Когда Тиффани была маленькой и бывала у Бабули на пустоши, Гром и Молния нянчили ее, внимательно наблюдая, как она играет. И она так гордилась, когда Бабуля разрешала скомандовать собакам привести отару. Она бежала и взволнованно вскрикивала: «Ко мне!», «Туда!», «Пошел!», и, к ее счастью, собаки справлялись отлично.
Теперь Тиффани знала, что они отлично справились бы независимо от того, что она кричала. Бабуля сидела рядом, покуривая трубку, — к тому времени собаки уже могли читать ее мысли. Они всегда слушались только Бабулю Болит…
Через некоторое время гроза стихла, и остался только тихий шум дождя.
В какой-то момент Крысошлеп просочился в открытую дверь и запрыгнул на кровать. Он был большим и жирным, но невероятно гибким и пластичным.

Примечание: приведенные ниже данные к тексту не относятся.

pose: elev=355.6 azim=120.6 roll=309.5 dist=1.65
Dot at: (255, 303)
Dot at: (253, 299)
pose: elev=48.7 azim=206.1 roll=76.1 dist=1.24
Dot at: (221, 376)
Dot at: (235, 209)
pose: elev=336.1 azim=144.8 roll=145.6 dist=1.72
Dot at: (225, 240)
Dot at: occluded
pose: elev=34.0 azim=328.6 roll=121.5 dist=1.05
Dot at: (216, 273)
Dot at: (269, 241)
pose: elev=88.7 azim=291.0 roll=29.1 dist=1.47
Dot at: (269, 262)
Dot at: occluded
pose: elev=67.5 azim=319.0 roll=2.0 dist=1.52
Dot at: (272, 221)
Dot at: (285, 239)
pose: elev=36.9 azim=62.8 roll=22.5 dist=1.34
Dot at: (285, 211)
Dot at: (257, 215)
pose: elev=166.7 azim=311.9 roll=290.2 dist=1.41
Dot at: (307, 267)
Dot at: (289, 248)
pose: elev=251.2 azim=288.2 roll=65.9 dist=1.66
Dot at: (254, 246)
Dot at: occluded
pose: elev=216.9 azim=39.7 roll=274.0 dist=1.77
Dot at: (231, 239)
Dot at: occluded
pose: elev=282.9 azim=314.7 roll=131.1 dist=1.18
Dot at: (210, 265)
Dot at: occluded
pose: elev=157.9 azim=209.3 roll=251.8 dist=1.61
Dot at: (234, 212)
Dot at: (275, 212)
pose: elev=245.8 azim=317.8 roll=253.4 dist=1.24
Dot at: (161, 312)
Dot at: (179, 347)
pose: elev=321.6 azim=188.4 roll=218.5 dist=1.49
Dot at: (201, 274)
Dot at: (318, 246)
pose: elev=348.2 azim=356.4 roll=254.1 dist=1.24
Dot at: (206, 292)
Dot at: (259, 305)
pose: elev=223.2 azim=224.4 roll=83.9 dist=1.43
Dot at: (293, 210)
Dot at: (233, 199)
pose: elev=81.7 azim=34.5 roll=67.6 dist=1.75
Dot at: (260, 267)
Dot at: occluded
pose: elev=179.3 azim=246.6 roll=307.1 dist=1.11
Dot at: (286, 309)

Казалось, что он не шел, а тек. На любой достаточно плоской поверхности он постепенно расползался в большую лужу меха. Кот ненавидел Тиффани, но никогда не позволял личным пристрастиям помешать занять тепленькое местечко.
Она, должно быть, заснула, потому что проснулась, когда услышала голоса.
Они казались совсем близкими, но какими-то очень слабыми.
— Кривенс! Легко сказашь, «найди каргу», но как мы ее найдешь, мошь сказать? Все эти большухи одинаковые!
— Не-То-Чтоб-Мелкий Джорди, что рыбачил, сказашь, что то была большая, ну очень большая девчонка.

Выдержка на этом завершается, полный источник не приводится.